Saturday, January 24, 2009

Party w/o a Soul

I got a live call from the DNCC, fund hustling arm of Dems in Congress. Told the nice lady that I didn't trust them and was giving money only to Act Blue. She said, 'oh, then you're in the Progressive Wing of the Party.' Well, I guess I am, I said. She wanted to explain why sometimes they had to run a Blue Dog to win, and I said I understood, but that they weren't going to do with my ten bucks. No hard feelings.

We need a new plane crash

US Air 1549 ditched in the Hudson on Jan 15. That is, as we speak, ten days ago and has become the Story That Won't Go Away. On Crash Day NBC gave the story the entire first segment, eleven minutes. Seemed excessive then, and it was just the beginning. Today they had voice over of the bird-struck engine being lifted out of the water, and full package treatment for Hero Captain Sully being welcomed home in Danville. I've marked the day, Jan 15, 2010 in my calendar so to watch for the one-year-later, where-are-they-now stories, and I now believe the networks will cover the birth of children to survivors.

The Wars in Afghanistan and Iraq, on the other hand, haven't been covered for days.

On the problem of determining sanity

Charlie Smith was the over-night assistant city editor at the Sun-Times in Chicago when I worked there.... you know, a while back. Charlie came in just after midnight and baby sat Chicago until the next morning, mostly with darn little to do. It was a just-in-case kind of slot. There was a single desk assistant too, sometimes me, to go to the library and make beat calls and that. Not much happened.

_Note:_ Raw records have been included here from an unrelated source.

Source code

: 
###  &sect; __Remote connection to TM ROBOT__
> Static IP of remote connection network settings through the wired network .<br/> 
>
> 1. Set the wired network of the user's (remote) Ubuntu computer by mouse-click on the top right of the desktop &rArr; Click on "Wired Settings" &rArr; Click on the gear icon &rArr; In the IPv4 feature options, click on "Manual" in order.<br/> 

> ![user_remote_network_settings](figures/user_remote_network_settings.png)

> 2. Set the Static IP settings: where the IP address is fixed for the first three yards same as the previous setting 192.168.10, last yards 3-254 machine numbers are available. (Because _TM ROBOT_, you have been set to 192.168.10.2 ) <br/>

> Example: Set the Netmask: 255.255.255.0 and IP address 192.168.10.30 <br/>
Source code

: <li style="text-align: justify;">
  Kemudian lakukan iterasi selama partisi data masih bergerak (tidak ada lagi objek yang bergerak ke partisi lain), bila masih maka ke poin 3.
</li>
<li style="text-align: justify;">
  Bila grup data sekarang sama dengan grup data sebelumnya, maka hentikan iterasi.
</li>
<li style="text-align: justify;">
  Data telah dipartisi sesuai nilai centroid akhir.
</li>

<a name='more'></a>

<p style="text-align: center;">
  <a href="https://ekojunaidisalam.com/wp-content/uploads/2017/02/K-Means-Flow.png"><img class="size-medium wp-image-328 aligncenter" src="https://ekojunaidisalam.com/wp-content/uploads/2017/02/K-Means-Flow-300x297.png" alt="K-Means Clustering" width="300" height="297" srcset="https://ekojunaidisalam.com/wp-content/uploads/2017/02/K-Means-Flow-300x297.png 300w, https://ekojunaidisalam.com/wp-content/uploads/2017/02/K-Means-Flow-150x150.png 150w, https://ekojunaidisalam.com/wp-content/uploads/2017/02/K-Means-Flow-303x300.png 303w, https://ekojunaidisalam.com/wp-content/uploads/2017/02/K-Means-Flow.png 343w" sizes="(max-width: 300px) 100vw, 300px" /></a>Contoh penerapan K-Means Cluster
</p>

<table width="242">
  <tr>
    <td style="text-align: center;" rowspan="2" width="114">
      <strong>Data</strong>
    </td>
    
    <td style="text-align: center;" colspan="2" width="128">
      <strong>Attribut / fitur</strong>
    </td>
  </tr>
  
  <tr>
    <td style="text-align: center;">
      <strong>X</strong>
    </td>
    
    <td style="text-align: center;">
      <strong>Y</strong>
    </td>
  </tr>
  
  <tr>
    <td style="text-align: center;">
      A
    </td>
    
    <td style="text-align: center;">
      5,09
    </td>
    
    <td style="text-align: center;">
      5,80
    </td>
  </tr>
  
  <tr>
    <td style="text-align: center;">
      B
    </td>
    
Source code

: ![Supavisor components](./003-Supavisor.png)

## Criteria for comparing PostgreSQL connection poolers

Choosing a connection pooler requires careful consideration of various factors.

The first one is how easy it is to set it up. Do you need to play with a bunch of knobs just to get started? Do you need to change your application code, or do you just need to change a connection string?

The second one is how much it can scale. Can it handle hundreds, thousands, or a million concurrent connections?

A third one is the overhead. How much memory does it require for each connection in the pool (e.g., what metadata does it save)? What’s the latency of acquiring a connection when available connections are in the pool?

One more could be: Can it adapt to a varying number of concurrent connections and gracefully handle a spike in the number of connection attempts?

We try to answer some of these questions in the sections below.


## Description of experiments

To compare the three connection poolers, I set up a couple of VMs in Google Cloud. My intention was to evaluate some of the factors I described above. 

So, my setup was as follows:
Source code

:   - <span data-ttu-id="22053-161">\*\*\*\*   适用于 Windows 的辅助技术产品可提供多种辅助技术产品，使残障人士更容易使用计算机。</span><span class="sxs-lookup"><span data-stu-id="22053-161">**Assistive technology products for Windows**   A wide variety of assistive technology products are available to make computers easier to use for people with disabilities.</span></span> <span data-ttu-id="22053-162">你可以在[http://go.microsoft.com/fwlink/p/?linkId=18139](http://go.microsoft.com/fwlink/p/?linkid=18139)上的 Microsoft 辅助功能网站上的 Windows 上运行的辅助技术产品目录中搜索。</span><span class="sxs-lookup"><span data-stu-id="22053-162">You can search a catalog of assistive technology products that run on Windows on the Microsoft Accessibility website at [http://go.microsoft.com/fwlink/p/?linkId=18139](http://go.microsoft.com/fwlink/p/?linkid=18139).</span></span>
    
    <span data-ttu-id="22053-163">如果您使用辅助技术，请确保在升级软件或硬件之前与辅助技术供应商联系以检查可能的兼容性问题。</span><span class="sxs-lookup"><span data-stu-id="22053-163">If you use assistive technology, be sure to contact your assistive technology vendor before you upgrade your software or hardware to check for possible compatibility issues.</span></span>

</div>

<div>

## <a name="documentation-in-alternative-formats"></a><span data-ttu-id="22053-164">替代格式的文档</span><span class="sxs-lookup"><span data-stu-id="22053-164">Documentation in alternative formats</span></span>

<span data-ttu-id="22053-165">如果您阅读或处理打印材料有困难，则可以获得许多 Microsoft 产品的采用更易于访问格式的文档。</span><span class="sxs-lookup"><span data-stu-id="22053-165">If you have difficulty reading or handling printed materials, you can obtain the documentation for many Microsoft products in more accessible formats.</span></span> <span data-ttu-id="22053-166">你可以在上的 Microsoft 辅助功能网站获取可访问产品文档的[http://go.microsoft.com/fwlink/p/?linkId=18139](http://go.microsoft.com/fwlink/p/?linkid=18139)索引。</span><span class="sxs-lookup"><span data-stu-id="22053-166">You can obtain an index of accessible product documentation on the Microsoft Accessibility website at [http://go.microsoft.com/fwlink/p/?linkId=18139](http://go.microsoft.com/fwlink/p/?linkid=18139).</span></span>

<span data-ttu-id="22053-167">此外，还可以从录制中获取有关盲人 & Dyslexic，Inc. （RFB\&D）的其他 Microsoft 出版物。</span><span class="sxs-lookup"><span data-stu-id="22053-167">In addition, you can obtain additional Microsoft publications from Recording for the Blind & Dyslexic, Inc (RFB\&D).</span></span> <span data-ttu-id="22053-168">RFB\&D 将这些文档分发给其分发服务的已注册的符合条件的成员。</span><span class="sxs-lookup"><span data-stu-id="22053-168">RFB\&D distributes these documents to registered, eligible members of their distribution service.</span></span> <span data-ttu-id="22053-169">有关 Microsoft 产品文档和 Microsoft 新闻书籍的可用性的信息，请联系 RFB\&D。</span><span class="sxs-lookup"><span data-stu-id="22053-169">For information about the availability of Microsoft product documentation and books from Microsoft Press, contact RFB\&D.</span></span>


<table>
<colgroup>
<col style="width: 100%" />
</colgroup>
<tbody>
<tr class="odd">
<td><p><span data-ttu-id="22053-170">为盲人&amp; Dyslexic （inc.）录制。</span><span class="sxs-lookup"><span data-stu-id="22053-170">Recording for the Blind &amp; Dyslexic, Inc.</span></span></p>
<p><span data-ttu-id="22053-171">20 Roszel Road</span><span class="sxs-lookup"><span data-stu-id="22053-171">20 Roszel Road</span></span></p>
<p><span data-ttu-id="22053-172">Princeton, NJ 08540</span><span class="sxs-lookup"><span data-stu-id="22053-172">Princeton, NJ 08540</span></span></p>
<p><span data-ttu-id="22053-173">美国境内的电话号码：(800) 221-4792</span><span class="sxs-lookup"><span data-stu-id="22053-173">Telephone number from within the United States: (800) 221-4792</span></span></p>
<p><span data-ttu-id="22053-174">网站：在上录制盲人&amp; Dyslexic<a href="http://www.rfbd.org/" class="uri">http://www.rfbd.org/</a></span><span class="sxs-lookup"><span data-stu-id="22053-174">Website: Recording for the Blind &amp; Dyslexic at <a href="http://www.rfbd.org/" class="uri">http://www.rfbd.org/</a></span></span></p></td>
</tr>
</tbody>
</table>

So Charlie read books. He bought them used and went through several every week.

One night he called my attention to the book he was reading and pointed out that a previous reader had underlined every line -- every single line on every page -- with a ruler and pencil. I admired. And Charlie told me that he had concluded that the person was insane. I agreed. Charlie was a wise man, and my boss.

A little later I noticed across the desk that Charlie was erasing the underlines, all of them.